Just having Unicode support does not help you a lot. What you should be looking for in the language is a complete framework from top to bottom that support multi-langual functionality. So the GUI supports rendering text either from top to boom, right to left, then boom to top. Then the rich text support and backwards compatibility with win32 API functions.
Web friendly depends on either you're focusing on either using commercial product off the shelf. This could be .net where you will need to purchase Microsoft's IDE and MSDN documentation to get the fullest out of the product. Without the MSDN documentation and the rich support and knowledge in the MSDN library you will be only hopping along slowly.

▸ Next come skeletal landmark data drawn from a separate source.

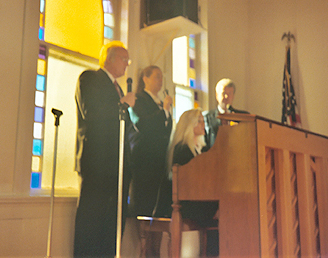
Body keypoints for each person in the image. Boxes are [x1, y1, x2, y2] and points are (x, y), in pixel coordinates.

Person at [74, 40, 135, 258]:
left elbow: (124, 127)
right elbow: (92, 112)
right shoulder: (90, 78)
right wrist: (122, 105)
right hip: (97, 164)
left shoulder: (118, 89)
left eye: (128, 60)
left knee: (112, 225)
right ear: (108, 59)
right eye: (123, 58)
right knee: (91, 223)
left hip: (118, 167)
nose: (127, 64)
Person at [154, 109, 219, 256]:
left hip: (190, 199)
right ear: (190, 125)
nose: (204, 124)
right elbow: (187, 183)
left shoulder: (199, 149)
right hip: (182, 202)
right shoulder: (182, 149)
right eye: (199, 121)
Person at [127, 65, 173, 257]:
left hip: (160, 163)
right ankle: (146, 251)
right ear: (144, 79)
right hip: (145, 163)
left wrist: (166, 111)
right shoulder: (138, 99)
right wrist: (164, 111)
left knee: (160, 209)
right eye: (156, 77)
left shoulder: (160, 102)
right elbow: (143, 124)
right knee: (145, 207)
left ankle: (156, 252)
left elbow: (165, 131)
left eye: (162, 78)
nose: (160, 81)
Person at [204, 78, 249, 148]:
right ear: (217, 95)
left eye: (230, 93)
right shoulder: (207, 117)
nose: (226, 97)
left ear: (233, 96)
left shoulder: (243, 116)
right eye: (223, 93)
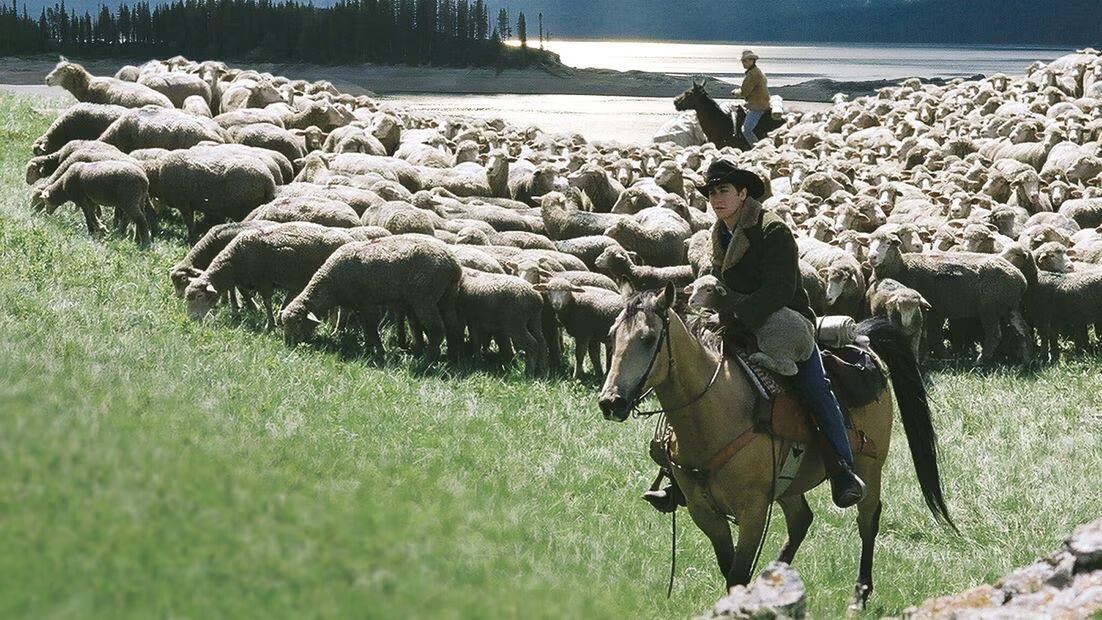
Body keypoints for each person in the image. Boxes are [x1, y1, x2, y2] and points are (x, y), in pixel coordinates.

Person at [642, 156, 866, 513]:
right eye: (712, 192)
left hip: (783, 323)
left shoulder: (772, 230)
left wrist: (736, 313)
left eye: (724, 190)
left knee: (815, 389)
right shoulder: (718, 232)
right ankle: (677, 474)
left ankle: (842, 470)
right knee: (691, 379)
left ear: (743, 193)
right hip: (733, 320)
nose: (717, 199)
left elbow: (780, 288)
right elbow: (717, 278)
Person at [736, 49, 770, 146]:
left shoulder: (752, 74)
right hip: (762, 102)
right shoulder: (758, 71)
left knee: (746, 130)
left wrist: (735, 92)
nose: (743, 63)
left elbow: (744, 92)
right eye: (743, 61)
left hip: (757, 106)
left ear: (752, 61)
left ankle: (758, 148)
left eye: (745, 61)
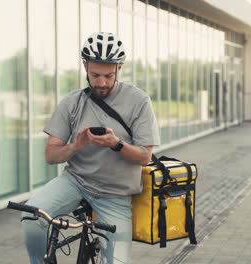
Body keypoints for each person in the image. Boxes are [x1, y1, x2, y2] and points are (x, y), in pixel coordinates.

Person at [22, 32, 160, 264]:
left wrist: (116, 144)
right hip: (75, 182)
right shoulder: (72, 102)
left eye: (108, 75)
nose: (101, 82)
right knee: (31, 216)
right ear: (84, 66)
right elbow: (51, 155)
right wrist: (76, 145)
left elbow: (145, 157)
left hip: (115, 194)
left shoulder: (139, 101)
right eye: (95, 75)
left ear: (119, 68)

If your from the asia pacific region, you will want to be looking at other free alternatives. This includes Java for the programming language or PHP or even ruby on rails. Though the extent of those technologies and how far you can go with them really requires somebody specialized in those tool sets to respond.
So to sum it all up.
Just having UNI-Code friendly language is not the complete story. You need the framework to support this throughout the language or you will be constantly battling different 3rd party developers implimentations.
If you in the asia pacific and because of the bussiness over there and reducing price go with open source technologies this could be PHP or Ruby on rails. Alternativly if your in the Europe or UK, States your better off going and purchasing your developers Microsoft .net development platform and building your software on their technology stack.